▶ DATA FOR PROCESSING

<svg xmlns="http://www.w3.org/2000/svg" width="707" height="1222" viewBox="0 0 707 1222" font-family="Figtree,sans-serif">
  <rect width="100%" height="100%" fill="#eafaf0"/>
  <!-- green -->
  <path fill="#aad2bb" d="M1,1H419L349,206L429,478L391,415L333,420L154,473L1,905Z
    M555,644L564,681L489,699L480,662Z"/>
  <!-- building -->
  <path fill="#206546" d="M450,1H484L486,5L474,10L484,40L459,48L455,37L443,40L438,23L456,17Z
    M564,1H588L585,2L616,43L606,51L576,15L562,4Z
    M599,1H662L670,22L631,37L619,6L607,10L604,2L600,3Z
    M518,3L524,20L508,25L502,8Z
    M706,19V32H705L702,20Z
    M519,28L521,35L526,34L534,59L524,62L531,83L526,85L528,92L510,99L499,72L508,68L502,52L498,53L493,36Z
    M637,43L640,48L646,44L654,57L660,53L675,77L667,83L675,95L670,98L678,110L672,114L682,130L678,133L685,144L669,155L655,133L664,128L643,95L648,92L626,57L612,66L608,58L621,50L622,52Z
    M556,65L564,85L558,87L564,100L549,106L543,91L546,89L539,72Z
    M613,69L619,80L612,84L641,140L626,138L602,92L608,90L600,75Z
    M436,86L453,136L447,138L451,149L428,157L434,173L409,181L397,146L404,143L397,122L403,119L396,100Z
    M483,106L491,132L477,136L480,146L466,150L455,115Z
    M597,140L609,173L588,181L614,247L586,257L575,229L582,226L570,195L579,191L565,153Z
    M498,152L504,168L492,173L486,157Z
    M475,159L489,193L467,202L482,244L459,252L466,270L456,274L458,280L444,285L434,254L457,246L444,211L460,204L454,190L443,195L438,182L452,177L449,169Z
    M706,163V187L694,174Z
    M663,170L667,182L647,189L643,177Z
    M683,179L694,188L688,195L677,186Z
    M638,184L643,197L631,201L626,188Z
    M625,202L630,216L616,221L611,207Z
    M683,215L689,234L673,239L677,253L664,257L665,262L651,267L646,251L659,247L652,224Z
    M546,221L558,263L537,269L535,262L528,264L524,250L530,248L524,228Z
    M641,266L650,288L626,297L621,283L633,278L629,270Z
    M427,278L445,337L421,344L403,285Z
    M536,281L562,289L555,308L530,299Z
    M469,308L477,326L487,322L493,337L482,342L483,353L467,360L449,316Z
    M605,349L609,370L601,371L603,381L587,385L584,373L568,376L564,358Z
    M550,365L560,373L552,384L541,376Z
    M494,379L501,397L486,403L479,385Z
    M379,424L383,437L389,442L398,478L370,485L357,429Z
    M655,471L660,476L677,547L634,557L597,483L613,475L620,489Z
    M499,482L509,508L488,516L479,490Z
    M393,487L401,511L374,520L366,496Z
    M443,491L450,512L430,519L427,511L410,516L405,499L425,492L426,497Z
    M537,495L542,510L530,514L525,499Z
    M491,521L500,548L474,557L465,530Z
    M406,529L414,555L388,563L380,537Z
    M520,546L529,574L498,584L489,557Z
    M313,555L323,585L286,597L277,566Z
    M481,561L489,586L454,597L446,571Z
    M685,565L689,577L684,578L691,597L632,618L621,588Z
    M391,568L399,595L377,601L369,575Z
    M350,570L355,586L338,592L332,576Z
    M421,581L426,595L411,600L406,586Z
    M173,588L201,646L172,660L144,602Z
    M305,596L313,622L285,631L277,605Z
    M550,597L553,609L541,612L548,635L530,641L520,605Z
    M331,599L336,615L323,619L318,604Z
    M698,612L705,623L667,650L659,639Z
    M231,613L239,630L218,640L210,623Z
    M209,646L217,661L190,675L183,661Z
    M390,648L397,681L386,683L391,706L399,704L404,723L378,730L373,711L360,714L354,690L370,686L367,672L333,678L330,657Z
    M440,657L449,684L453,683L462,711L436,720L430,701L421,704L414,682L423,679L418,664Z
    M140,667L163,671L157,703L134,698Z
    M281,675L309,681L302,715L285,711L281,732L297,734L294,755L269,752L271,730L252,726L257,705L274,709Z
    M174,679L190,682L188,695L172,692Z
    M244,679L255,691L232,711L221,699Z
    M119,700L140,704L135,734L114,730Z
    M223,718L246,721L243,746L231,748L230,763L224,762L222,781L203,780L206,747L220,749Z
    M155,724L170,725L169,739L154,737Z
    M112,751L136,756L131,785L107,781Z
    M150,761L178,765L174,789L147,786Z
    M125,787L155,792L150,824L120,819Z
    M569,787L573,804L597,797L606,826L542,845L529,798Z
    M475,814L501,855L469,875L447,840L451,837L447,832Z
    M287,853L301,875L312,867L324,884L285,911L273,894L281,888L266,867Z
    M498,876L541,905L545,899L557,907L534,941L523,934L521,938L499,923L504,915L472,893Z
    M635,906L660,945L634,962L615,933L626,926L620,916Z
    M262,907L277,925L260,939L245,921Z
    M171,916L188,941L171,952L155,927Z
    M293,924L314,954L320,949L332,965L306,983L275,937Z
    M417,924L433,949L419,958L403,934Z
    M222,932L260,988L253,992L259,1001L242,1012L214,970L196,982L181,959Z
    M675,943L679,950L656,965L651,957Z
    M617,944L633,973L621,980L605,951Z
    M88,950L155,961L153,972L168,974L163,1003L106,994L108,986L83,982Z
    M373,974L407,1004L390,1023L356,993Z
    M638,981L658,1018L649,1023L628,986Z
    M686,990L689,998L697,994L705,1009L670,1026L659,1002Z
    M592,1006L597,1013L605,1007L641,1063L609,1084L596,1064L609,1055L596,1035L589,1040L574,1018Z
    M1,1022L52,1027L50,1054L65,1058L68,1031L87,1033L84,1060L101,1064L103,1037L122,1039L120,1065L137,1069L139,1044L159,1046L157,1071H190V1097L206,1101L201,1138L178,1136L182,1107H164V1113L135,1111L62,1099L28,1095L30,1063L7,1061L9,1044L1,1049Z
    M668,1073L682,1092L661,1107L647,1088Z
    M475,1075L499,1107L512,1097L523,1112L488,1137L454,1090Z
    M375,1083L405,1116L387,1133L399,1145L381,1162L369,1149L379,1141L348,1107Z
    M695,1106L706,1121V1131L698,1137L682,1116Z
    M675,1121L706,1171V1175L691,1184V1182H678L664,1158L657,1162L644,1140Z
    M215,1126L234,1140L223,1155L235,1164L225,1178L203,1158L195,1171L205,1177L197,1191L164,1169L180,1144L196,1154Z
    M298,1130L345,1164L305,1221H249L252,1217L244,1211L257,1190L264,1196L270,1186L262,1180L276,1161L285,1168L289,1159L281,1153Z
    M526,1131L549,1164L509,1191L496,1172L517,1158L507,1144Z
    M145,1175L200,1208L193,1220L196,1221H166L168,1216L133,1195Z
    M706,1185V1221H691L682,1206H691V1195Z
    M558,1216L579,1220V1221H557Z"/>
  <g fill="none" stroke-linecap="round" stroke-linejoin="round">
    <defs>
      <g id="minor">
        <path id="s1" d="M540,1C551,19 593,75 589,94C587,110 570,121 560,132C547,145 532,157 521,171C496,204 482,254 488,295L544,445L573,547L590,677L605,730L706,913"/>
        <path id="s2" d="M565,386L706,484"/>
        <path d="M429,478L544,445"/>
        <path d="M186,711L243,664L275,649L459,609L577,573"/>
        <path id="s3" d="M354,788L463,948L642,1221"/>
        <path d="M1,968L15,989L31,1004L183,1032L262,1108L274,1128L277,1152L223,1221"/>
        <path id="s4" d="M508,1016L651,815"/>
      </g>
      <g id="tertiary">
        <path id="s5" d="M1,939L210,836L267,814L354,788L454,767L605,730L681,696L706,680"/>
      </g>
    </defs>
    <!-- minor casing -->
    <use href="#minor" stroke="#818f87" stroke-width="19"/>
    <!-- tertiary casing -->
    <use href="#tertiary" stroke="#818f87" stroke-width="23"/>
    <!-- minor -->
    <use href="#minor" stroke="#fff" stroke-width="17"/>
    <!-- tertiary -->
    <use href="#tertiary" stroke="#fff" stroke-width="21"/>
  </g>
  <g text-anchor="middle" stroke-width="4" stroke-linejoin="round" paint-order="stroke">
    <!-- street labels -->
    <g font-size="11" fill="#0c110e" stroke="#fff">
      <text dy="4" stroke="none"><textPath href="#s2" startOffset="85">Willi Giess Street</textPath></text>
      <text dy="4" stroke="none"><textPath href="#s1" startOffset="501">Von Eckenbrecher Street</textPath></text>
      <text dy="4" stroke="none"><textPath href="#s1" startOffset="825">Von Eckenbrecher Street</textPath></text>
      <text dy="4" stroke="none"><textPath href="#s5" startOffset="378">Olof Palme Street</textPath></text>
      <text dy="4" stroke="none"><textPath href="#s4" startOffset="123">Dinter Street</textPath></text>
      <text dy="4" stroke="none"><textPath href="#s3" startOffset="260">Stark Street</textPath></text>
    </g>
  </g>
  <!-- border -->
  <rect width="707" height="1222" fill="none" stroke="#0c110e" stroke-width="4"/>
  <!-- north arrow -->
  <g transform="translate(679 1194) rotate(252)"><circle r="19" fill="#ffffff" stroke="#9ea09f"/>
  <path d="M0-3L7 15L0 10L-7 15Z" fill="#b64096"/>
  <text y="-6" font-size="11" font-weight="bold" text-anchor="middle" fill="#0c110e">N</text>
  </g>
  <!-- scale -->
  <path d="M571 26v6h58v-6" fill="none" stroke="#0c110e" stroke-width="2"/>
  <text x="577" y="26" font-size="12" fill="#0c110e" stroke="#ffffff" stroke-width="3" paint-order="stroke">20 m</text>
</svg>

▶ HOW TO COMPLETE THIS TASK
Lines with "round" in them are what the answer must contain; copy each from the records above.

▶ TASK RESPONSE
  <g fill="none" stroke-linecap="round" stroke-linejoin="round">
  <g text-anchor="middle" stroke-width="4" stroke-linejoin="round" paint-order="stroke">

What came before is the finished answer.